I read it to find out what she'd say about the period in 1985 that could have changed history. That was the year the Republican lawmaker learned that her mentor, Nevada's Sen. Paul Laxalt, the man who had encouraged her to run for the House after she had worked for him for seven years, planned to retire but had nudged her aside as his chosen successor and instead backed Democrat-turned-Republican Jim Santini. Laxalt even urged Santini to switch parties to make the run. I was looking for the dramatic moment when she discovered that Laxalt had shunned her for Santini.
But Vucanovich wrote what was already common knowledge and revealed no strong personal feelings about that turning point when she might have faced off against the Democratic senatorial candidate, Harry Reid.
Instead, Santini lost to Reid.
Whether Vucanovich could have defeated Reid is pure, but intriguing, speculation.
The recently published memoir, co-authored by daughter Patricia Cafferata, summarized Vucanovich's impressions of others in the Nevada delegation in a few paragraphs. Her harshest language was reserved for former Democratic Rep. Jim Bilbray. "Outspoken, abrasive, and opinionated, Jim was the most partisan of the members of the Nevada delegation with whom I served. He made no effort to be cordial and struck me as a Democrat political activist who made no effort to work with Republicans, unlike Harry (Reid) and Dick (Bryan)."
Her analysis of Reid, now the Senate Democratic leader: "Harry's strength was his understanding of the congressional process and how to use it to gain power for himself and Nevada."
People might have forgotten Vucanovich's congressional accomplishments.
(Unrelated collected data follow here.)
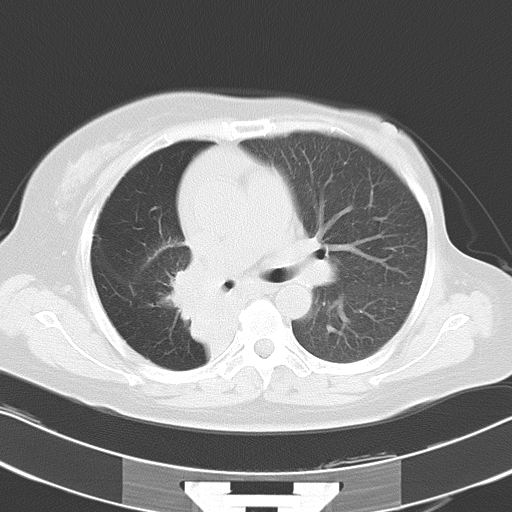
Chest CT, one axial slice. Position 19 of 30 along the scan axis. Reconstruction kernel B70f. 120 kVp. Lung window (W 1500 / L -600 HU). 512 × 512 image matrix, field of view 331 × 331 mm. Patient: female, 53 years. Case-level facts recorded for this patient, not image findings: clinical TNM (as recorded): T2b N1 M0.
Outlined on this slice (rectangle marked by the reading radiologist):
- lung tumour (recorded histology: adenocarcinoma): bounding box (x1, y1, x2, y2) in pixels: (164, 259, 227, 342)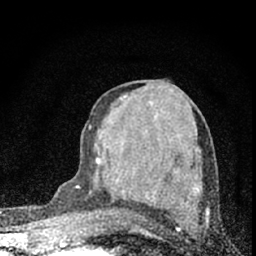
Breast MRI (dynamic contrast-enhanced), one axial slice; position 34 of 66 along the scan axis; cropped to one breast; dynamic contrast-enhanced series, time point 2 of 7 at this slice position (early post-contrast); 1.5 T; TE 3.2 ms, TR 6.5 ms; 256 × 256 image matrix, field of view 115 × 115 mm. Female patient.
Annotated regions visible in this slice (semi-automatically segmented with operator editing):
- enhancing-tissue mask used for the functional tumour volume (all voxels passing the contrast-enhancement thresholds inside the analysis volume; usually the tumour): bounding box <76,126,187,220> (left, top, right, bottom; pixels)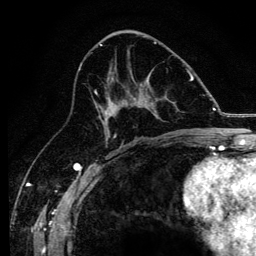
Breast MRI, one axial slice. Position 67 of 134 along the scan axis. Cropped to one breast. Dynamic contrast-enhanced series, time point 2 of 6 at this slice position (early post-contrast). 3 T. TE 4.2 ms, TR 8.2 ms. 256 × 256 image matrix. Female patient.
Annotated regions visible in this slice (semi-automatically segmented with operator editing):
- enhancing-tissue mask used for the functional tumour volume (all voxels passing the contrast-enhancement thresholds inside the analysis volume; usually the tumour): box from (x=94, y=90) to (x=171, y=138) px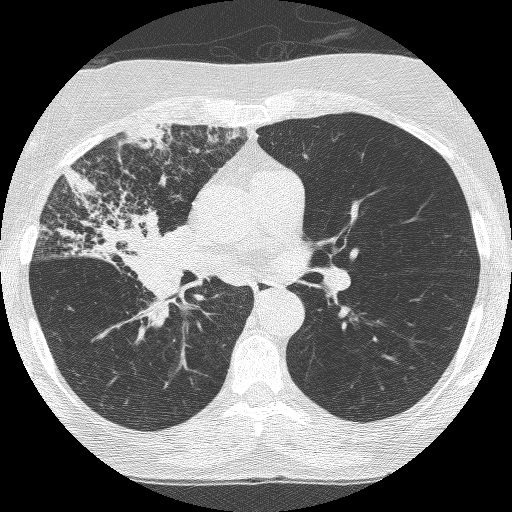
Low-dose screening chest CT, axial slice. Third screening round (two years after baseline). Lung window (W 1500 / L -600 HU). 1.25 mm slice thickness. Lung (sharp) reconstruction kernel (BONE). Slice 144 of 253 in the series. 512 × 512 image matrix. Female participant, aged 64 years at enrolment. Former smoker at enrolment.
Lesion marked by an expert reader, bounding box <65,178,201,316> (left, top, right, bottom; pixels). Reader record for this screening exam (exam-level; its link to the box is not recorded): non-calcified nodule or mass ≥4 mm, right upper lobe, 49 × 43 mm, spiculated (stellate) margins, soft tissue attenuation, pre-existing on the prior screen: yes; interval growth: yes.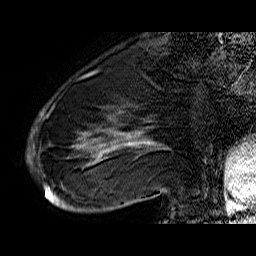
Breast MRI (dynamic contrast-enhanced), one sagittal slice; position 16 of 60 along the scan axis; dynamic contrast-enhanced series, time point 2 of 6 at this slice position (early post-contrast); 1.5 T; TE 6.4 ms, TR 32.9 ms; 4 mm slice thickness; 256 × 256 image matrix, field of view 200 × 200 mm. Female patient. Case-level facts recorded for this patient, not image findings: setting: breast cancer imaged before/during neoadjuvant chemotherapy; receptor status: HR-positive, HER2-negative.
Outlined on this slice (semi-automatic segmentation, software-assisted and operator-edited):
- analysis volume of interest (the breast-tissue region the enhancement analysis was run in; not a lesion): bounding box [x1, y1, x2, y2] px = [44, 74, 176, 210]
- tumour enhancement mask (voxels above the 100 % enhancement threshold inside the analysis volume of interest): [44, 132, 166, 207]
She deserves credit for forcing Medicare to cover annual mammograms for women older than 65, which might have saved countless women's lives across the United States.
She deserves credit for the "source income tax bill" that prevents states (including California) from taxing the income of retirees who no longer live in that state. It reduced the tax burden on retirees who moved here from California. It's the bill that brought her the most pride.
And Westerners who hated the 55-mph speed limit on federal highways can thank her for getting it repealed.
She was 61 when she was elected to Congress and 75 when she decided against running again to spend more time with her husband, George, who was fighting leukemia. Today, she is 84 and widowed and lives in Reno.
One conflict Vucanovich addressed in depth is how she considered herself a feminist, but not in traditional terms. A Catholic, she never wavered from her anti-abortion stance. She was proud of her role in killing the Equal Rights Amendment.
Yet she is proud of being the first woman from Nevada elected to a federal office and didn't hesitate to use being a woman to gain a leadership position among House Republicans. She successfully campaigned to be secretary of the Republican Conference in 1994, reminding others that she had been a hard worker, loyal to the party and, yes, would be the first woman in leadership. (That job put her in decision-making meetings with Speaker Newt Gingrich, but she didn't tell any insider tales about him, either.)
Vucanovich tells her story without betraying confidences and without lowering herself to the level of rabble (or Kelley). Her descriptions of coming to Reno for a divorce and making Nevada her home, plus her calm acceptance of life as it unfolds, including her 1983 breast cancer surgery, reminds us that she was a courteous, hardworking woman who never was caught up in a corruption scandal and wasn't a whiner. In today's political world, that is plenty.